Continued overcapacity in the DRAM and NAND memory markets has not been resolved by earlier announcements in 2008, by a large number of producers that new fab capacity would be put on hold with the focus on bit growth via technology node migrations. Such efforts have done little to bring about a supply/demand balance, made more difficult by softening global demand as consumers in major markets such as the U.S. feel the effects of the credit crunch.
Powerchip Semiconductor Corporation (PSC) has been the first of the major DRAM producers to publicly announce that actual DRAM production would be cut.

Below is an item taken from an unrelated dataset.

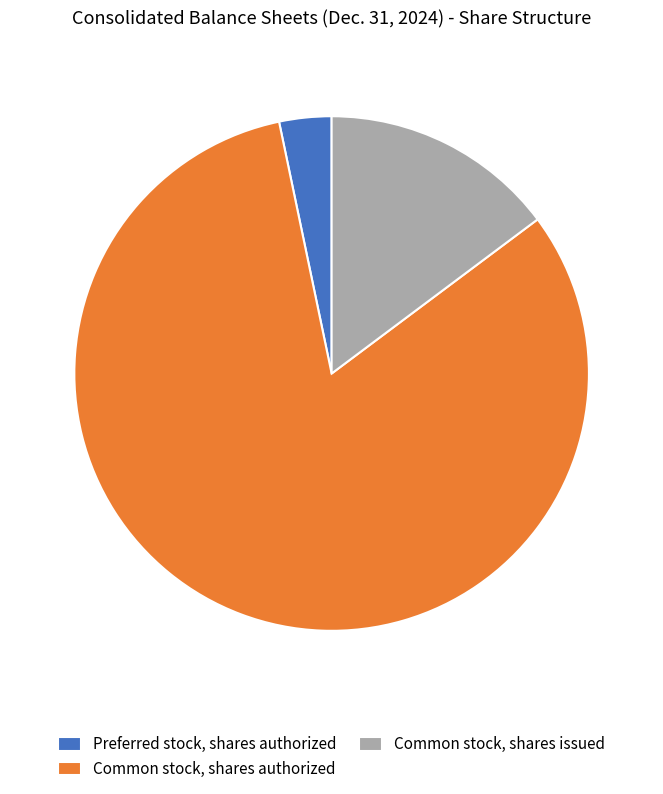

Between Common stock, shares authorized and Preferred stock, shares authorized, which is larger?

Common stock, shares authorized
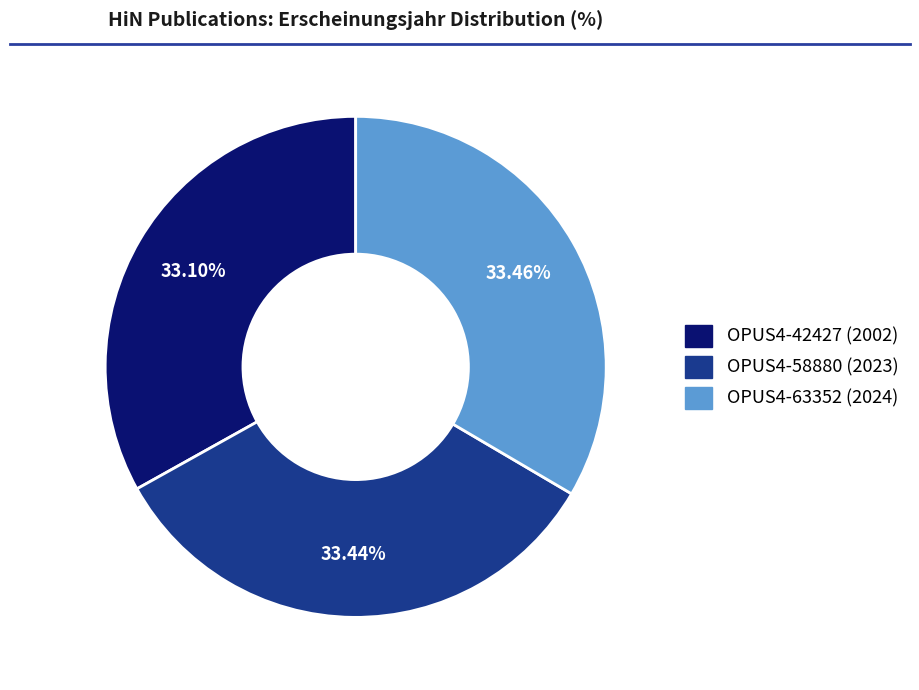

What is the ratio of the value at OPUS4-63352 to the value at OPUS4-58880?

1.0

PSC’s Chairman, Frank Huang, cited that 2008 had turned into the worst year in the DRAM business he has experienced in 17 years of being in the semiconductor industry.

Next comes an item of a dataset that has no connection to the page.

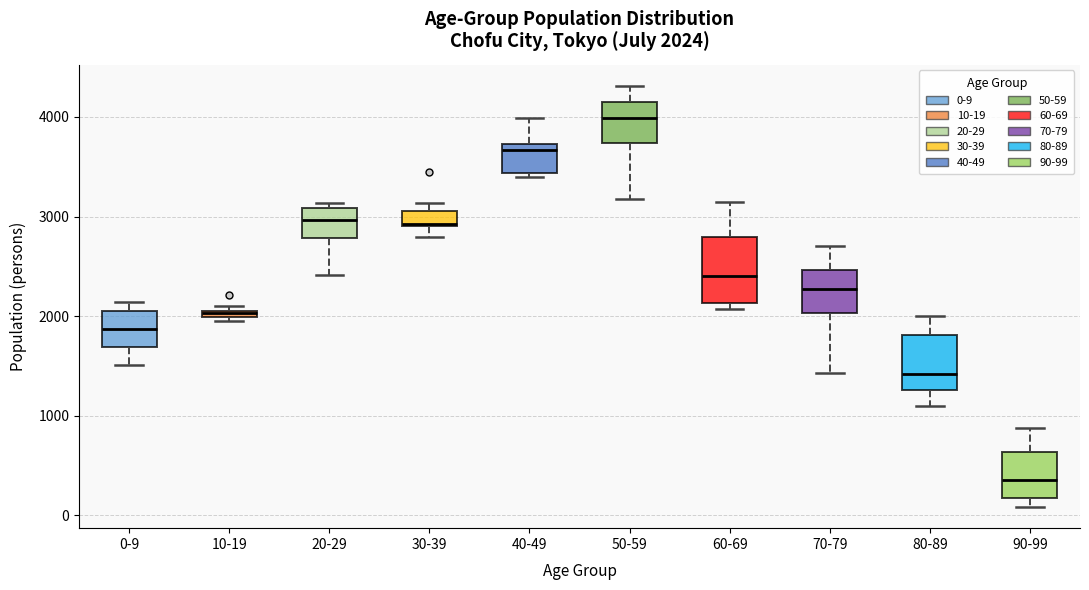

Which box's median line is the highest?

50-59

PSC said that it would cut DRAM production by 10 to 15 percent and restrain from further new fab construction until better times. The production cuts are estimated to relate to a reduction in wafer production of approximately 15,000 300mm wafers per month.
Hot on the heals of PSC’s announcement, Hynix Semiconductor said it was cutting production of NAND flash at its M8, one of its 200mm fabs in Cheongju, Korea by as much as 30 percent, while another 200mm fab M9 will stop NAND flash production altogether in October, 2008.
The key reason for the move is the inability to migrate NAND flash production on 200mm equipment to remain competitive with leading-edge 300mm fabs. Hynix is however currently ramping its latest 300mm fab for NAND flash production.
The moves by Hynix and PSC on there own are not expected to positively impact the oversupply situation. According to market watchers that would need a wider number of memory manufacturers to cut production in the coming months and could take up to 6 months afterwards before a return to a supply/demand balance.